Dies aber wird er tun. Nochmals Deutschland, nochmals die Welt. Es ist sein Vorsatz und Zukunftsbild, ausgebrütet hinter dem verschlossenen Gesicht, wenn er nunmehr im Kreise seiner Achsenfreunde sitzt und schweigt. Sie sind weniger demütig geworden, er ist verstummt. Sie planen heimlich, auf seine Kosten am Ende glimpflich davonzukommen. Er verspricht sich im stillen, sie fürchterlich büßen zu lassen. Es ist ein herzliches Zusammensein. Göring allein, trotz aufgesetzter Umstandsmine, lacht sich ins Fäustchen.
Hitler denkt: Als ich noch redete! Reden war mein innewohnender Beruf. Das andere tat ich – weil das Glück es wollte. Ein großer Gedanke, der erste, erfaßt ihn staunend: Ich habe zu viel Glück gehabt.

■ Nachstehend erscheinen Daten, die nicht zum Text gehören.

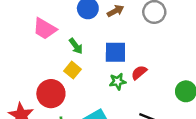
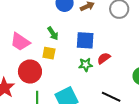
pink trapezoid: (45, 29) -> (20, 42), moved
yellow square: (73, 70) -> (49, 53), turned -32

Das ist nur eine Regung, sie geht vorbei, wahrscheinlich kommt sie nicht wieder. Fester als vorher wird er sich überzeugen, daß sein Glück verdient war, ihm geschuldet von der Vorsehung. Sie allein verantwortet seine Verbrechen, mehrere tausend sozusagen privater Morde, ungerechnet die eingeleitete biologische Vernichtung der Gattung Mensch.
»Jedermann, der sterben soll, ist achtbar.« (Georges Clémenceau.) Jeder? Dieser nicht.